Меня оставили в одиночестве? Странно. Но бродить по дому, пожалуй, не буду, иначе заблужусь в переходах или вызову еще больше подозрений. Просто вернусь к себе, прилягу и попробую вздремнуть, все равно других занятий не предложено, а лишние силы могут потребоваться в любую минуту.
Я медленно двинулся вдоль дверей, слушая шелест собственных шагов, но в него внезапно ворвался посторонний звук, похожий на бульканье воды.
Фонтанчик? Было бы неплохо его найти, потому что обеденная каша все еще царапала горло, а после того как бальга ушел, всем прочим тоже полагалось встать из-за стола, неважно, закончили они трапезу или нет. Правда, на сей раз нас и оставалось всего двое: сестра блондина к обеду почему-то не вышла.
Булькало с правой стороны коридора, из-за двери закрытой, но, к счастью, незапертой и легко поддавшейся толчку. Правда, когда она отворилась, стало ясно, что слух меня обманул: ни о какой воде речи не шло. Разве что только о той, что потихоньку текла из глаз девушки, сидящей на краю постели.
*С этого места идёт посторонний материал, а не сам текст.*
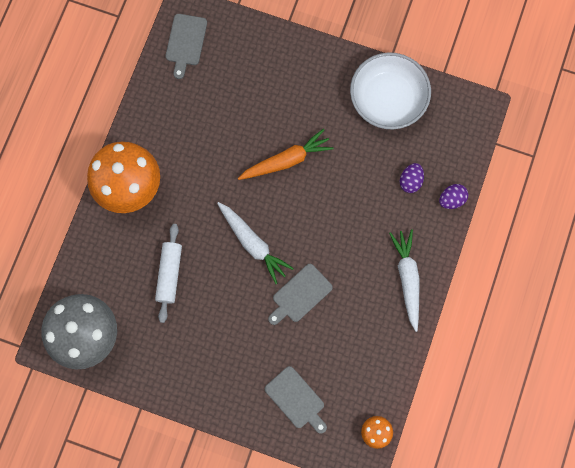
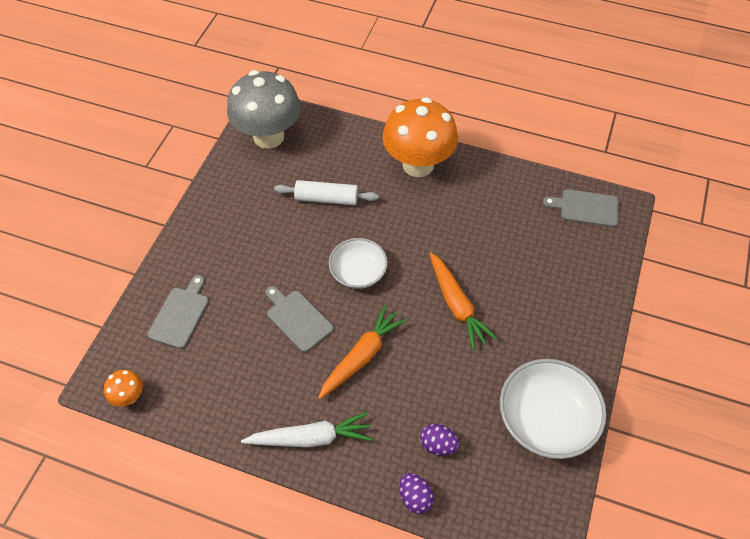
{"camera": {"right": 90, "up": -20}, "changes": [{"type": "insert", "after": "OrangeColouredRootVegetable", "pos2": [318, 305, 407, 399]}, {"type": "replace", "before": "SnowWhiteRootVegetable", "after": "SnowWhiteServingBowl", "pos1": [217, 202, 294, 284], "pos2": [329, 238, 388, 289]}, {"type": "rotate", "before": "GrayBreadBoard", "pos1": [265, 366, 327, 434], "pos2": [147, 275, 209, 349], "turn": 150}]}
Текла бесшумно, в отличие от всхлипов Лус.
— Вас кто-то обидел?
Она подняла взгляд, услышав мой голос:
— Обидел?
— Вы плачете.
Девушка провела кончиками пальцев по щеке, словно желая удостовериться в правдивости моих слов, посмотрела на капельки влаги и кивнула:
— Плачу.
— Вы не обедали. Что-то случилось?
Она моргнула, смахнув несколько слезинок с ресниц, и широко раскрыла глаза.
— Обед. Надо было пойти обедать. Но мне не сказали этого делать…
— Разве для этого нужно ждать приказа? Вы же хозяйка этого дома и можете в любой миг…
— Я не знаю, что мне делать, — ответила она, беспомощно глядя на меня.
Обычно так говорят люди, попавшие в ловушку или другие неприятности, непонятные, необъяснимые и беспощадные. Хотя в случае Лус вряд ли речь шла о чем-то подобном. Да, брат держит ее в строгости, но, насколько я помню Лодию, юг вообще славится странными нравами. Где-то, как говорят, женщинам и вовсе запрещают покидать дом от рождения и до самого замужества. И та, что выросла, не видя возможности жить иначе, не должна была бы…
— Кто скажет, что мне делать? — Ее взгляд впился в мое лицо. — Вы скажете?
— У вас есть брат, эррита. Он заботится о вас.
— Брат… Да, он говорит. Иногда. Но мне не нравится его слушать.
То ли она полудурочная, то ли просто затравленная, одно из двух. И слишком слабая, чтобы бороться за себя. Ей бы пожить немного в поместье благороднейшей из благородных, уж та бы научила девушку, как нужно поступать в этом мире со всеми вещами подряд.
— Больше со мной не говорит никто…
— А как же Танна?
— Брат ей не позволяет.
Почему, интересно? Помощница бальги вряд ли научила бы Лус чему-то дурному. Хотя гордости от нее девушка могла бы набраться, а этого блондин явно не хотел.
И все равно странно. Зачем растить рядом с собой безвольную дурочку, шевелящую руками, ногами и всем остальным только по приказу? Попахивает каким-то скверным замыслом.
— Я не знаю, что мне делать…
И я не знаю, девочка. Но мы оба что-нибудь придумаем. Обязательно. Когда придет время.
Узел шестой
Где-то…
Тело Себерро Рена покрыто толстым слоем грязи, и ладно бы подсохшей: было бы легче отскребать. Но нет, капли обильного пота, кажется никогда не перестающего сочиться сквозь поры, превращают все в вязкую кашицу. Она поддается настойчивым усилиям тряпки в моих неловко сжатых пальцах, не смеет не поддаться, и все же, едва отлипнув от кожи калеки, норовит соскользнуть обратно, а значит, многое приходится начинать сначала.